La Scelf est un organisme créé par des éditeurs en 1960. Il s’occupe de gérer et de protéger les droits d’adaptations de livres écrits en français : audiovisuelles, théâtrales, musicales et créations radiophoniques.
Passerelle entre les industries culturelles et créatives, elle accompagne les éditeurs et leurs auteurs dans la gestion et la valorisation des droits d’adaptation de leurs œuvres littéraires. Elle développe également des actions de formation, au service de plus de 570 membres éditeurs.
Faciliter le règlement des litiges par la médiation
L’Amapa, créée en 2012, a pour mission principale de favoriser le règlement amiable des litiges entre les acteurs du secteur audiovisuel.
Elle intervient notamment lorsque des désaccords surviennent entre producteurs, auteurs, diffuseurs ou autres professionnels, en proposant des modes alternatifs de résolution des conflits, pour éviter de recourir à une procédure judiciaire.

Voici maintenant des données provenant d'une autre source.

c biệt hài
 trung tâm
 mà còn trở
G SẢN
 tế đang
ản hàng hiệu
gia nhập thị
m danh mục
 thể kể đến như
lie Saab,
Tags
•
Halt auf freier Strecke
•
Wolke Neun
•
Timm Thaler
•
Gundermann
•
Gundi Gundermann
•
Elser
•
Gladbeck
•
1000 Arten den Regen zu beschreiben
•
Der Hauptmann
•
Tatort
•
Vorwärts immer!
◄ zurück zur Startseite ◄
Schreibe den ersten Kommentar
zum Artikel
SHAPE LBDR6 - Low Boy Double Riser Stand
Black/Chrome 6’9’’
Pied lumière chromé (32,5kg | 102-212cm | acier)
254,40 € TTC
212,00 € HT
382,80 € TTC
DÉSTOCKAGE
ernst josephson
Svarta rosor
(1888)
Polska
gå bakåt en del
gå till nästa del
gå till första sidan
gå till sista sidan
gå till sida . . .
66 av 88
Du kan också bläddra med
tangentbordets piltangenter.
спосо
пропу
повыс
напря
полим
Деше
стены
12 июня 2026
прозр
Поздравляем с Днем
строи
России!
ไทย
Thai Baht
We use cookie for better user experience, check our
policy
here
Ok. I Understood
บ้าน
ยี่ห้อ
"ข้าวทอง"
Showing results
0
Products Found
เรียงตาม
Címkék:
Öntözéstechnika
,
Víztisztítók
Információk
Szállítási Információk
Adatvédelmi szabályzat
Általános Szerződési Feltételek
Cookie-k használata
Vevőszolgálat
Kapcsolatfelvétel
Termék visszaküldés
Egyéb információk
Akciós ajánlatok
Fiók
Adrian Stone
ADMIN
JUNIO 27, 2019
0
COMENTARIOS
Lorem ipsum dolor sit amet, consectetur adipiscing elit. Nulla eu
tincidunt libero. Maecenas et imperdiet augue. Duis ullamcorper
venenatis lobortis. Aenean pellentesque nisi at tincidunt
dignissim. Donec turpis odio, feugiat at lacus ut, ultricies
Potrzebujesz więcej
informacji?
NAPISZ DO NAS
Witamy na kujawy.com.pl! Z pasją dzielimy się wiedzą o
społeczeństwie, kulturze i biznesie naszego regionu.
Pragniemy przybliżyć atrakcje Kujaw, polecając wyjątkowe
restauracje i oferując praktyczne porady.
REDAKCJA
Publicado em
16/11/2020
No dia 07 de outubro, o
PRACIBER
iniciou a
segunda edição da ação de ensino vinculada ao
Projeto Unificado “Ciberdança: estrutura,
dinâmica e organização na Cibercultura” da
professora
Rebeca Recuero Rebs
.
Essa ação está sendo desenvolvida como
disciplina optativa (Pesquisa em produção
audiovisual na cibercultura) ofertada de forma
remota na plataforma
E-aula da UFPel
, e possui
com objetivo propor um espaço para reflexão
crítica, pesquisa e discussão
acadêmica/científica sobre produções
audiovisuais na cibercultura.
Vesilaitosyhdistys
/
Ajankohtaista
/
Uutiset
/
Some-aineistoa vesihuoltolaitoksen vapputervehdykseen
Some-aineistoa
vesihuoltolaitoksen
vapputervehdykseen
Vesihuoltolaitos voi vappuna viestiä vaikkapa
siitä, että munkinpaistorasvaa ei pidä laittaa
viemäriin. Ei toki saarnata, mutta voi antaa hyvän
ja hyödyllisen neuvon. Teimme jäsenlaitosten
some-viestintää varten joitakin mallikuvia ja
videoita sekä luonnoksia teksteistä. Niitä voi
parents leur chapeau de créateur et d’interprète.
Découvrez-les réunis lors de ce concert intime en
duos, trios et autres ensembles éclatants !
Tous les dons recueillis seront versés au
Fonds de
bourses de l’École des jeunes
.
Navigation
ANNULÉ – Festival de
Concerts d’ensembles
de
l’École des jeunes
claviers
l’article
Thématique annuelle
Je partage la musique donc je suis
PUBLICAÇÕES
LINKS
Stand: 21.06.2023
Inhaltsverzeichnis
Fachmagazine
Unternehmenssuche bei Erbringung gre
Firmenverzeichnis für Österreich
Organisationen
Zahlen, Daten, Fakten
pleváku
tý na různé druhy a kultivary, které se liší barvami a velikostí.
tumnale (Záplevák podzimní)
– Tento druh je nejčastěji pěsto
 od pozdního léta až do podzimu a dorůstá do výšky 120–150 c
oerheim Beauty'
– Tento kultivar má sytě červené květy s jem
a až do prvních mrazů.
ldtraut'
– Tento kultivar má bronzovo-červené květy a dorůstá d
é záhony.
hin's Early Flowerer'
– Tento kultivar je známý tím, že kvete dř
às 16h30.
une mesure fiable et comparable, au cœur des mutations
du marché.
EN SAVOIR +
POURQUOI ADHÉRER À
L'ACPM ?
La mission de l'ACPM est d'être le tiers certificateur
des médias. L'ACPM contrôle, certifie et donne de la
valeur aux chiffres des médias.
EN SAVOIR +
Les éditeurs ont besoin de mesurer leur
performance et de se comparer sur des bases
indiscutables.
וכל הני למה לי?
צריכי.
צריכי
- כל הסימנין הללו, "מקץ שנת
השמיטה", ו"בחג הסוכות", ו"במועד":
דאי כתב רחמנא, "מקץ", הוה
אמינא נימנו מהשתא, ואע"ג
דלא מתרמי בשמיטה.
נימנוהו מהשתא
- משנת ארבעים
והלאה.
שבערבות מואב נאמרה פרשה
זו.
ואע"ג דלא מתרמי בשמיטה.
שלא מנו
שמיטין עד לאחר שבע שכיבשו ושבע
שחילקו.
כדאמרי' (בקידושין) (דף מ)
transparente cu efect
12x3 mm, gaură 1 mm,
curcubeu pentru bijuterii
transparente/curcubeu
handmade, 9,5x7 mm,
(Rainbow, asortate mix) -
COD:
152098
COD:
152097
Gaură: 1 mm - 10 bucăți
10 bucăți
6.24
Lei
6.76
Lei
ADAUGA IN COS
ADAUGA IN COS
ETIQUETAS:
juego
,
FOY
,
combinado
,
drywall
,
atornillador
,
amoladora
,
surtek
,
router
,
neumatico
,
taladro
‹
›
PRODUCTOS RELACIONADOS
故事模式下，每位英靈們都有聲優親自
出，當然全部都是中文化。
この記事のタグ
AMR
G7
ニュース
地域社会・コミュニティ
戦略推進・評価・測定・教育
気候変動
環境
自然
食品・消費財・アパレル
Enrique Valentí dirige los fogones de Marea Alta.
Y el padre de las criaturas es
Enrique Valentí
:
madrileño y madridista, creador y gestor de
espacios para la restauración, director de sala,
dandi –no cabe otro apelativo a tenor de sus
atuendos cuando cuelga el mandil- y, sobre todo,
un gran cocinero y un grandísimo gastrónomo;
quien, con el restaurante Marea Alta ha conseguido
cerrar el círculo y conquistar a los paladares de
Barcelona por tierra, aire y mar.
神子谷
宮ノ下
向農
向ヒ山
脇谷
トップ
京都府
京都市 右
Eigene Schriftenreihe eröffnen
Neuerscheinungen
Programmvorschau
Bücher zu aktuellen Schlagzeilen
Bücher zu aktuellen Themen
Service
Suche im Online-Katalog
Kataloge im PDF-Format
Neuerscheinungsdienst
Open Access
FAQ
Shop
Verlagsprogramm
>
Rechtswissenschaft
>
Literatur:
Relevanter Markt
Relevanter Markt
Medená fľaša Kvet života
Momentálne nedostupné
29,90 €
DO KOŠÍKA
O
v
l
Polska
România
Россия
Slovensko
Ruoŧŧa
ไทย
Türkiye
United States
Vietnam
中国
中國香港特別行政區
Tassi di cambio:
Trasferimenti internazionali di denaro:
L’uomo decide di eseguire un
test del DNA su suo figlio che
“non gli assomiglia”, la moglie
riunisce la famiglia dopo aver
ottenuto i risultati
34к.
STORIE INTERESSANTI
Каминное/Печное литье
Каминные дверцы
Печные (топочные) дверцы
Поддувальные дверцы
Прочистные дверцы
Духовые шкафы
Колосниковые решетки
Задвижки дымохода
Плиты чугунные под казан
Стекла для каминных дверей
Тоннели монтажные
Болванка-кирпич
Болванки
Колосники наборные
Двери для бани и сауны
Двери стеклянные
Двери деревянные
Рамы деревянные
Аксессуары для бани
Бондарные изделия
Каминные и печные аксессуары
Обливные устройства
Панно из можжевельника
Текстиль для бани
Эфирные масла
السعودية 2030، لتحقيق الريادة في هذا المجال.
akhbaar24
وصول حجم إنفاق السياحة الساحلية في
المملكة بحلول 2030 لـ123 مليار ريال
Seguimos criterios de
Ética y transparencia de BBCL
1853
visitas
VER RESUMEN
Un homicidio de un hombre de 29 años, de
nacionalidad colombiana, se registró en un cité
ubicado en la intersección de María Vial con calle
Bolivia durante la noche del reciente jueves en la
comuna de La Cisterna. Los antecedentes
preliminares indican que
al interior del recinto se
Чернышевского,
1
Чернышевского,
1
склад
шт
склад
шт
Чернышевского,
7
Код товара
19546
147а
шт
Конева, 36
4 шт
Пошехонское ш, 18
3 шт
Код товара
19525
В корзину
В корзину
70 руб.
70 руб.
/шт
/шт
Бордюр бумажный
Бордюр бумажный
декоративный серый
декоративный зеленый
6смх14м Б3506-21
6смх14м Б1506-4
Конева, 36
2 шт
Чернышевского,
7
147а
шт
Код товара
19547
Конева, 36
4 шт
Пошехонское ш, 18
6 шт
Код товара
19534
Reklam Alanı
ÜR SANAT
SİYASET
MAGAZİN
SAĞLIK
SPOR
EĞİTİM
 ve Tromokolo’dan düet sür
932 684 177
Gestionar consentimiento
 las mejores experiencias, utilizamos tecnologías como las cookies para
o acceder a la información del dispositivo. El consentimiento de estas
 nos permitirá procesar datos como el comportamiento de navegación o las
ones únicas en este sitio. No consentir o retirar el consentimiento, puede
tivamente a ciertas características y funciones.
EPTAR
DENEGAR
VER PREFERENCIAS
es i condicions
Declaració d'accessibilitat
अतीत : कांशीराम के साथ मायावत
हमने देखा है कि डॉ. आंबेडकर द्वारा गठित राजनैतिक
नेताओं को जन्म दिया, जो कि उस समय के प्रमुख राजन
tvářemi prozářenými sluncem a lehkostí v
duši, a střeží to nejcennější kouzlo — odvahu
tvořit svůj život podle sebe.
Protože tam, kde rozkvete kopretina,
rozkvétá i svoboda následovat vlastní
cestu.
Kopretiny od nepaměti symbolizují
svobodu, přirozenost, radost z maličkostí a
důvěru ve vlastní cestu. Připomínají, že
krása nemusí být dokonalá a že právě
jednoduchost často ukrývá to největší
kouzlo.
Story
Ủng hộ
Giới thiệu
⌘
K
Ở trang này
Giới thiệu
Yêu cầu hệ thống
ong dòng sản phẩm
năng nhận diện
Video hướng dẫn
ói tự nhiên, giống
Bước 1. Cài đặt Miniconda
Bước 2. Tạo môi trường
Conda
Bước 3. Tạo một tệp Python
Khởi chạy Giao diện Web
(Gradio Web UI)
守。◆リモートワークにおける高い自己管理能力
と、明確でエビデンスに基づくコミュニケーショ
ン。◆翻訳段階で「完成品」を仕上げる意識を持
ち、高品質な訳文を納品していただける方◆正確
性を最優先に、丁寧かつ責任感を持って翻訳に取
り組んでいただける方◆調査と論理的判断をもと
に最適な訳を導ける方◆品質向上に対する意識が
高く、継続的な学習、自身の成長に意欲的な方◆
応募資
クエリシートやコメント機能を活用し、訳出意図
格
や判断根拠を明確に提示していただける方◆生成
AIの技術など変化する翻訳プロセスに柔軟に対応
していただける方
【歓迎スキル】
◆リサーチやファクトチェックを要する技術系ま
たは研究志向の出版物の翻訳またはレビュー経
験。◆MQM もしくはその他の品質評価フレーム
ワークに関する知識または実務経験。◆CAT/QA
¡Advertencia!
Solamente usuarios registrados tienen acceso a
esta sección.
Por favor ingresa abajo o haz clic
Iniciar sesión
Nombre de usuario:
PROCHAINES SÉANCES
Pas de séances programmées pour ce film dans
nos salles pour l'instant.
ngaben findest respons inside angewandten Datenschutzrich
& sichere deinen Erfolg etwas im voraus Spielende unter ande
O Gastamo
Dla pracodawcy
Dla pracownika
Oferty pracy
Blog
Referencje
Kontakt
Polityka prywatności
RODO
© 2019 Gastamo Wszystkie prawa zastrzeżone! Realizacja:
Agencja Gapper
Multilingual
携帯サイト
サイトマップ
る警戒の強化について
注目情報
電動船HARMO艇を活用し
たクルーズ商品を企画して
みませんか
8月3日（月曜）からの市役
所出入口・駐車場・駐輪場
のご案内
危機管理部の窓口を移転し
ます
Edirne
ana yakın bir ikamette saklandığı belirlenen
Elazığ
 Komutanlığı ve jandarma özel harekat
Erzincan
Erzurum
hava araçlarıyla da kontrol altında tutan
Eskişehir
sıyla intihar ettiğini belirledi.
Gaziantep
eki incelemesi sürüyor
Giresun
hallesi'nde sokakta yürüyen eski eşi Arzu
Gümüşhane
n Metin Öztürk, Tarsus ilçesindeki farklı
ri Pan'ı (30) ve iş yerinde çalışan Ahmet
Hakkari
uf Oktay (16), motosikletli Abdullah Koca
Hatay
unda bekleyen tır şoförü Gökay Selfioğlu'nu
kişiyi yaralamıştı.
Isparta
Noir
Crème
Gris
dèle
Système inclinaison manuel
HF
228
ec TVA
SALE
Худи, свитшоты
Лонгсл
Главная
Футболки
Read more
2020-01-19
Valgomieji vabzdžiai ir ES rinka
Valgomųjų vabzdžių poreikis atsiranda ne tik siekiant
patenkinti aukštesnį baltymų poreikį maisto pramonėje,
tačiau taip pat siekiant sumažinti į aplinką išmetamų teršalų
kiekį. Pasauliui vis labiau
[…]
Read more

La Scelf engagée avec l’audiovisuel
Acteur majeur du secteur de l’édition, la Scelf favorise depuis plusieurs années la diffusion des œuvres littéraires, contribuant à leur rayonnement au-delà du livre, grâce à son programme international Shoot The Book !, créé il y a 12 ans.
Cette initiative vise à faire se rencontrer éditeurs et acteurs de l’audiovisuel afin de créer une synergie dans de futurs projets. La Scelf propose ainsi à ses membres un programme annuel d’événements lors de rendez-vous cinématographiques et littéraires en France. Elle est notamment présente au Marché du Film de Cannes et à Séries Mania ou encore au SLPJ pour la jeunesse, et dans le monde en collaboration avec l’Institut français.
« Ce rapprochement Scelf x Amapa s’inscrit dans une volonté commune de renforcer les échanges et les collaborations entre les industries de l’écrit et de l’écran, et ainsi permettre la bonne application de la chaîne des droits de cession d’adaptation audiovisuelle », déclare la Scelf.